Yes, Darwin changed the world and our understanding of it, and that’s all fine and good.
But one of the more extraordinary stories of Darwin’s visit to these islands involves a little reptile named Harriet. Harriet was a Galapagos Tortoise. To the layperson, this means a damn big turtle. They sometimes weigh over 800 pounds and grow to be six feet long. That’s a large animal.
Darwin later gave Harriet to the captain of The Beagle. The big reptile eventually came to live in an animal preserve in Australia.
Here’s the amazing part.
Harriet, who in her own turtle way met Charles Darwin, didn’t die until 2006. She was approximately 175 years old when she passed.
This isn’t even exceptional. That’s pretty average. Many types of tortoises live to be 200 years old.
Harriet inspired me, in a world with a lot of talk (I’m guilty of this) of shrinking time and accelerated change.
I propose we start to think of the passing of time in 200-year-units called “Tortii.” They are twice as long as centuries. But that’s the point.
Imagine, in one Tortii, approximately the lifespan of one Galapagos turtle, you could go from the marriage of Napoleon Bonaparte to Archduchess Marie Louise, all the way to the advent of privatized space travel. That’s quite a leap, technologically speaking. Try to picture the world in one Tortii from today.
A Galapagos turtle born right now will live to see the colonization of Pluto. That’s pretty amazing stuff for a reptile.
Welcome to the 11th tortii of the common era.
Why Is This Helpful?
Because it may help us re-imagine our existence in an era of shrinking time; to think for the the longer term instead of the very urgent, daily grind.
In other words, in a sped-up world, we tend to crunch time; feel our days closing in upon us.
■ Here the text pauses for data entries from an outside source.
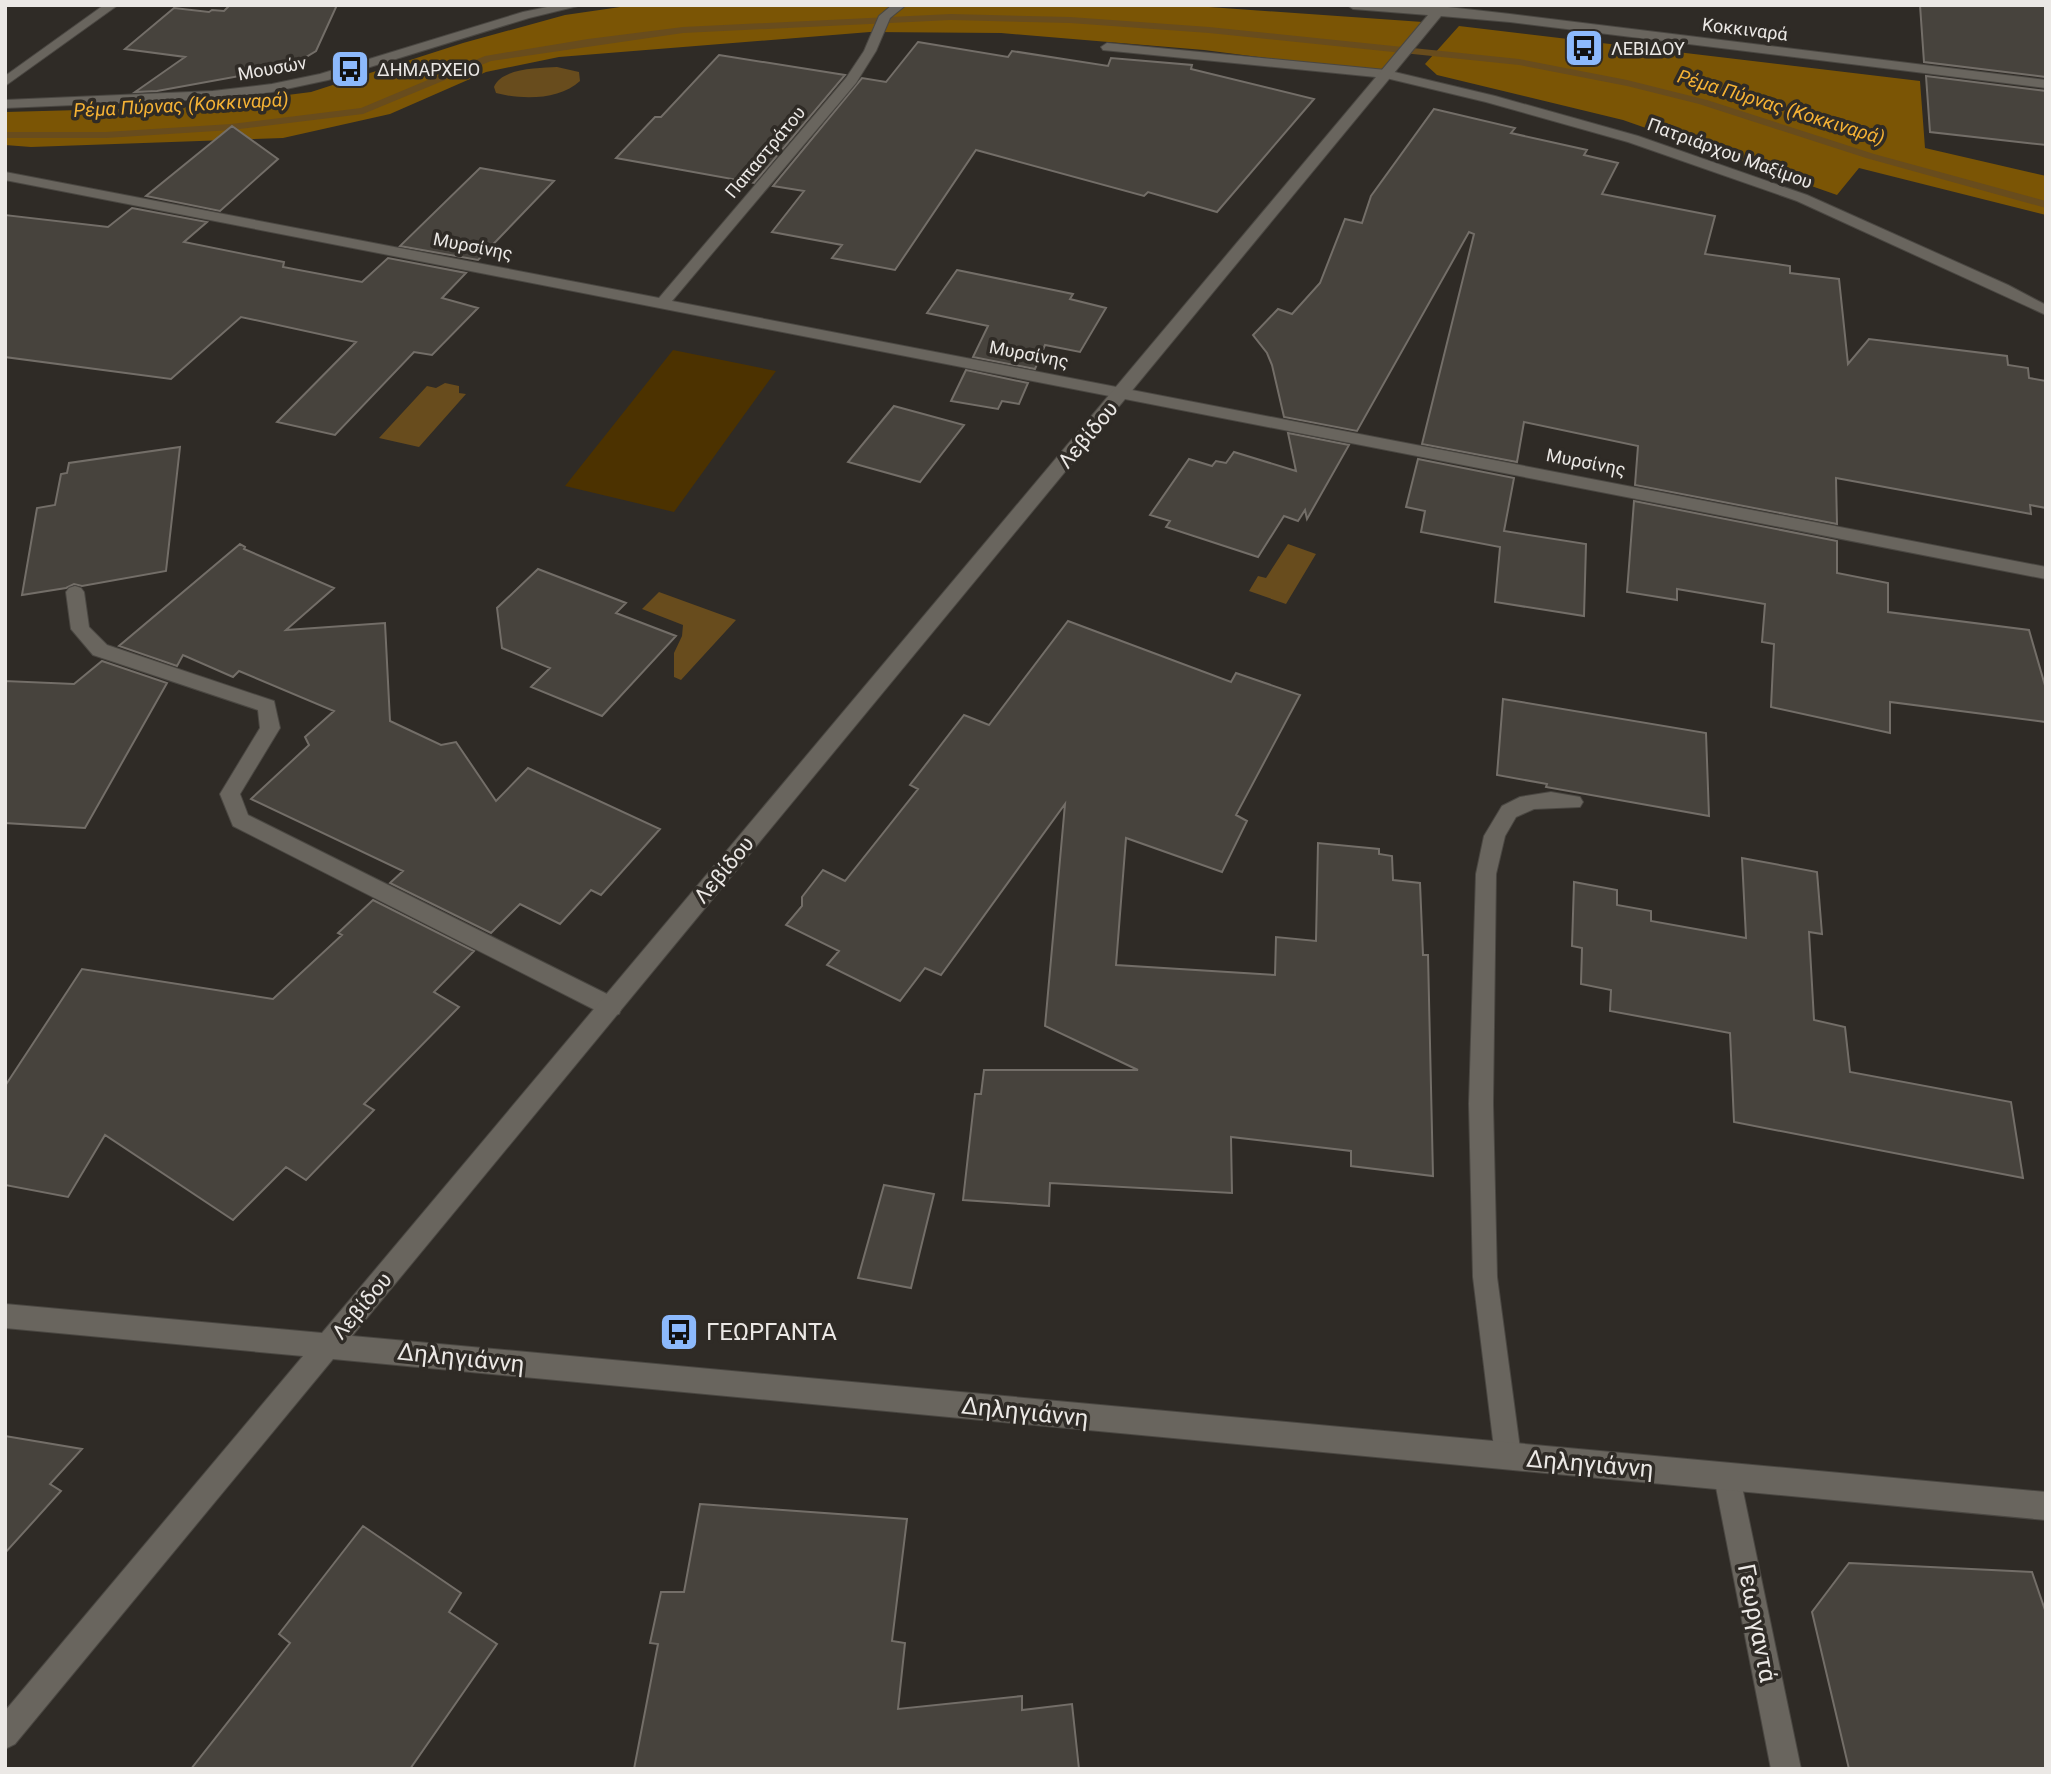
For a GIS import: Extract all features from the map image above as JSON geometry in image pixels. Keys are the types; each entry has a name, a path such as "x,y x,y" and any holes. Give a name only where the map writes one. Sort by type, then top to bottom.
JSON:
{"street":[{"path":"5,82 112,5"},
{"name":"Μουσών","path":"5,104 214,95 272,88 332,74 529,10 576,5"},
{"name":"Παπαστράτου","path":"662,304 842,91 870,51 882,10 900,5"},
{"path":"1353,5 1441,8"},
{"name":"Λεβίδου","path":"5,1734 1441,8"},
{"name":"Κοκκιναρά","path":"1441,8 2046,84"},
{"name":"Πατριάρχου Μαξίμου","path":"1107,47 1208,55 1386,75 1490,99 1633,139 1802,198 2003,288 2046,311"},
{"name":"Μυρσίνης","path":"5,176 2046,573"},
{"path":"75,592 80,629 100,650 267,706 270,728 230,794 240,820 611,1007"},
{"path":"1508,1457 1485,1277 1481,1104 1486,874 1492,837 1503,818 1520,803 1542,798 1573,802"},
{"name":"Δηληγιάννη","path":"5,1316 2046,1506"},
{"name":"Γεωργαντά","path":"1727,1477 1786,1769"}],"shaded area":[{"path":"634,5 1181,5 1423,22 1383,73 1204,50 1001,33 870,32 559,57 486,72 390,114 283,138 31,147 5,145 5,112 193,107 311,92 463,43 565,15"},
{"path":"1459,26 1920,81 1925,148 2046,176 2046,215 1859,168 1837,195 1623,120 1437,75 1425,64"},
{"path":"557,67 579,72 580,81 562,92 540,97 496,93 494,87 504,76 531,69"},
{"path":"673,350 776,371 674,512 565,486"},
{"path":"445,383 459,386 459,393 466,394 419,447 379,438 427,386 436,388"},
{"path":"1288,544 1316,554 1286,604 1249,591 1258,576 1266,578"},
{"path":"659,592 736,620 681,680 674,677 674,653 682,636 683,625 642,609"}],"building":[{"path":"230,5 337,5 316,51 301,60 278,69 157,91 135,92 185,57 125,49 174,8 209,12 224,11"},
{"path":"1920,5 2046,5 2046,77 1924,62"},
{"path":"918,42 1008,57 1012,51 1108,66 1111,58 1192,65 1191,69 1314,99 1217,212 1148,192 1144,196 976,150 895,270 832,258 842,245 772,232 804,191 773,186 862,78 886,82"},
{"path":"719,55 845,75 754,183 616,158 655,117 661,117"},
{"path":"1926,76 2046,91 2046,145 1930,132"},
{"path":"1434,109 1515,128 1511,133 1587,150 1584,155 1618,163 1602,194 1715,216 1705,254 1790,266 1790,273 1839,279 1848,364 1869,339 2007,356 2008,365 2028,368 2029,378 2046,381 2046,508 2030,505 2031,514 1836,478 1837,524 1635,485 1638,446 1524,422 1517,462 1422,444 1474,234 1469,232 1357,431 1284,417 1272,365 1267,353 1253,335 1278,309 1292,314 1320,283 1345,219 1362,223 1371,196"},
{"path":"232,126 278,159 220,211 146,196"},
{"path":"480,168 554,181 478,260 400,246"},
{"path":"132,208 207,222 184,242 284,262 283,267 362,282 388,258 466,273 442,298 478,308 432,355 414,352 335,435 277,422 356,342 241,317 171,379 5,357 5,215 108,227"},
{"path":"957,270 1073,294 1070,299 1106,308 1080,352 1045,345 1035,369 973,357 988,326 927,313"},
{"path":"966,370 1028,383 1019,404 1002,401 998,409 951,401"},
{"path":"894,406 964,425 920,482 848,462"},
{"path":"1288,433 1349,445 1307,519 1305,510 1298,521 1284,516 1258,557 1166,527 1170,521 1150,515 1189,459 1212,466 1216,461 1226,463 1234,452 1296,471"},
{"path":"180,447 166,571 82,586 74,584 66,588 22,595 37,508 55,505 61,474 67,473 69,463"},
{"path":"1418,459 1514,478 1504,531 1586,544 1584,616 1495,602 1500,547 1421,532 1425,511 1406,507"},
{"path":"1634,501 1837,541 1837,573 1888,583 1888,612 2029,630 2046,689 2046,722 1890,702 1890,733 1771,707 1774,644 1762,642 1765,604 1677,589 1677,600 1627,592"},
{"path":"240,544 244,549 334,588 286,630 385,623 390,721 441,745 456,742 496,801 528,768 660,829 601,895 591,890 560,924 520,904 491,933 390,883 403,871 251,799 309,745 305,737 334,711 239,671 233,677 183,655 177,666 119,646"},
{"path":"538,569 626,603 616,613 676,636 602,716 531,687 550,668 502,648 497,608"},
{"path":"1068,621 1231,682 1236,673 1300,695 1236,815 1247,821 1222,872 1126,838 1116,965 1275,975 1276,937 1316,941 1318,843 1379,849 1379,854 1392,856 1393,880 1420,883 1423,955 1428,955 1433,1176 1351,1166 1351,1151 1231,1137 1232,1193 1050,1183 1049,1206 963,1200 975,1094 981,1094 984,1070 1138,1070 1045,1026 1065,804 941,975 925,968 900,1001 827,965 839,951 786,925 802,906 802,897 823,870 845,881 918,789 910,785 964,715 989,725"},
{"path":"102,661 167,683 85,828 5,823 5,681 74,684"},
{"path":"1503,699 1706,733 1709,816 1546,787 1547,784 1497,775"},
{"path":"1742,858 1817,872 1822,934 1809,932 1814,1020 1845,1027 1850,1072 2011,1102 2023,1178 1734,1122 1730,1033 1610,1011 1611,990 1581,984 1582,948 1572,946 1574,882 1617,890 1617,905 1651,911 1651,921 1746,938"},
{"path":"373,900 474,951 434,992 459,1007 364,1104 374,1110 306,1180 286,1167 233,1220 105,1135 68,1197 5,1185 5,1086 82,969 273,999 342,935 338,933"},
{"path":"884,1185 934,1194 911,1288 858,1278"},
{"path":"5,1436 82,1449 50,1484 61,1491 5,1553"},
{"path":"700,1504 907,1519 892,1641 905,1643 898,1709 1022,1696 1022,1710 1072,1704 1079,1769 634,1769 658,1644 650,1643 661,1592 684,1592"},
{"path":"363,1526 461,1593 449,1612 497,1644 410,1769 191,1769 290,1643 279,1634"},
{"path":"1849,1563 2032,1572 2046,1613 2046,1769 1849,1769 1812,1612"}],"waterway":[{"name":"Ρέμα Πύρνας (Κοκκιναρά)","path":"5,135 106,135 231,127 363,111 489,58 683,30 951,17 1070,20 1209,30 1519,62 1627,83 1703,102 1870,156 2046,205"}],"place":[{"name":"ΛΕΒΙΔΟΥ","path":"1584,48"},
{"name":"ΔΗΜΑΡΧΕΙΟ","path":"350,69"},
{"name":"ΓΕΩΡΓΑΝΤΑ","path":"679,1332"}]}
The Tortii is just a simple device that pushes against the encroaching walls and helps us think beyond our daily to-do lists, those little boxes on our wall calendar, and even our own temporal life spans.
And lastly, a tortii helps us remember that something born today, biologically, will be alive in the year 2200. Now that’s living in the future.
Is the Calendar Shrinking, or Am I Getting Taller?
Only a few things could account for this feeling that our lives are going by quicker than ever. It seems that once we get acclimated to the new mores and technologies, they’re already over.
Either our planet is spinning faster, or we are circling the sun at a higher clip, right?
Here’s how you can counter this feeling:
Visit a zoo in San Diego, or Philadelphia, or Australia.
You may see a newborn Galapagos tortoise that one day will also be seen by your great grandchildren.
Imagine the 200 years of rapid change that giant turtle will witness. That turtle might meld with technology, become the world’s first cy-turtle, grow super intelligent, and decide to venture past our solar system. Or it might just spend the next 200 years eating lichens and berries. Who knows?
The question this turtle should make us ask is not “What is urgent today?” but rather “When this newborn tortoise passes away in 200 years (if life forms still die in 200 years), what will the world look like that I helped create?”